§ **Activity**:
Repeat exactly, and only, the lines of the entries below from the one with "Il est possible" through the one with "pour obtenir de l’aide.", both ends included.

§ **The records**:
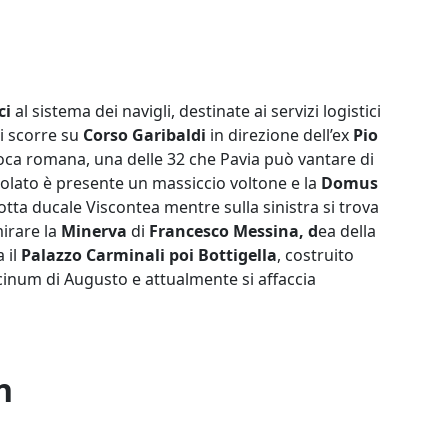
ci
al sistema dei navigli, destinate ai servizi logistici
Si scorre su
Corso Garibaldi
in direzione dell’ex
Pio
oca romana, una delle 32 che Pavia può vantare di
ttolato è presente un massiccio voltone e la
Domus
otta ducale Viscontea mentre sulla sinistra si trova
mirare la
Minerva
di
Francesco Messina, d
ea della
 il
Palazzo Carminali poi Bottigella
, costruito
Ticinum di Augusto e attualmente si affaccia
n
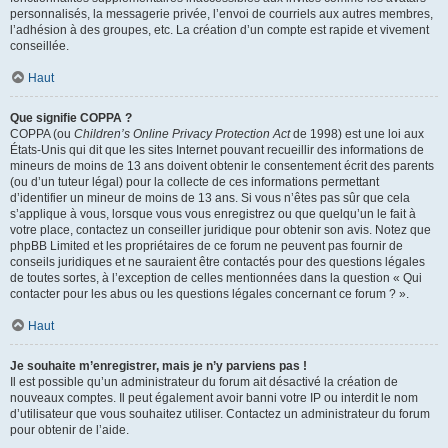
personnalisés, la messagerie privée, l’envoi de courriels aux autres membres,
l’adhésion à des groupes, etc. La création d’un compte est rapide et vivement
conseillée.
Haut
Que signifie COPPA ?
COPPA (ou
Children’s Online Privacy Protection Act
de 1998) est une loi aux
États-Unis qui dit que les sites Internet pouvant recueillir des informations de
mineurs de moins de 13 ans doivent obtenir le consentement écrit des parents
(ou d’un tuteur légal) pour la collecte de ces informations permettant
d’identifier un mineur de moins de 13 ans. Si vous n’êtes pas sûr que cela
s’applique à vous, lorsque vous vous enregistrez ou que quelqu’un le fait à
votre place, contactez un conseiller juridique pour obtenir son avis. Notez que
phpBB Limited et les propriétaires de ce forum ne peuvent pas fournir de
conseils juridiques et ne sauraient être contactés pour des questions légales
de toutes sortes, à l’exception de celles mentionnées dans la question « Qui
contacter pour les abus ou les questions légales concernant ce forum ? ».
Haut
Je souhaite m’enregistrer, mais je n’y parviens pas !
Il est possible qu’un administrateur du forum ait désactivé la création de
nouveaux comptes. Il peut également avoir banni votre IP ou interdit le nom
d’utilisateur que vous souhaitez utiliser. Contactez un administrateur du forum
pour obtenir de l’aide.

---

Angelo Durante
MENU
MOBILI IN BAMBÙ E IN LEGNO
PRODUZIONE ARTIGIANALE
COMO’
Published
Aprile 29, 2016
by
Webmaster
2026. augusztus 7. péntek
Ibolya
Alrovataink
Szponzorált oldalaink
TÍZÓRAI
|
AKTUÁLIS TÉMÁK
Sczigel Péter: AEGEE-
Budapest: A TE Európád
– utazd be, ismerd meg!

--

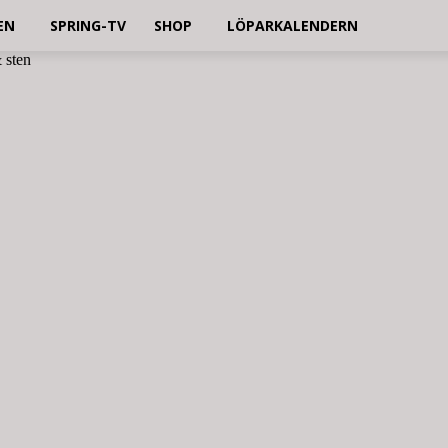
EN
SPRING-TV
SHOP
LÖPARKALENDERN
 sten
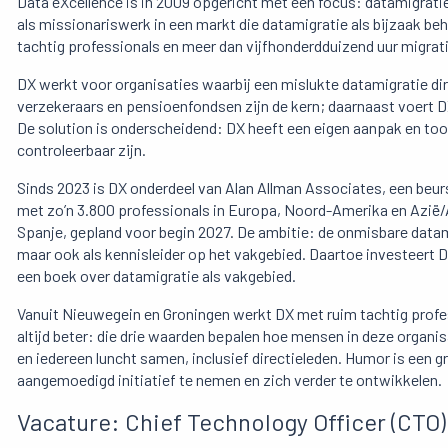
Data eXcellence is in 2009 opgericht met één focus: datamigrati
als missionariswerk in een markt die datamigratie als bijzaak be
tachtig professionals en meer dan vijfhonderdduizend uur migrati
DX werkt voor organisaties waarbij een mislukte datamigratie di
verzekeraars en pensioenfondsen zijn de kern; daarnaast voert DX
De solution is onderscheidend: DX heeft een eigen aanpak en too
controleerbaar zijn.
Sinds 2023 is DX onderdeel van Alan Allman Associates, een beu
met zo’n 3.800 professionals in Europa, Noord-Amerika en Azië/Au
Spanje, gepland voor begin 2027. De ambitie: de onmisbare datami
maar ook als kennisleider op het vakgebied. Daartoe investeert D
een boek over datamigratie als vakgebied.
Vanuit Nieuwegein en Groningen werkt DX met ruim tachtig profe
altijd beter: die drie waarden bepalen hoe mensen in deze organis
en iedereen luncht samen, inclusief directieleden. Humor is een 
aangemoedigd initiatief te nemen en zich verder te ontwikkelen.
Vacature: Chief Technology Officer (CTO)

§ **Output**:
Il est possible qu’un administrateur du forum ait désactivé la création de
nouveaux comptes. Il peut également avoir banni votre IP ou interdit le nom
d’utilisateur que vous souhaitez utiliser. Contactez un administrateur du forum
pour obtenir de l’aide.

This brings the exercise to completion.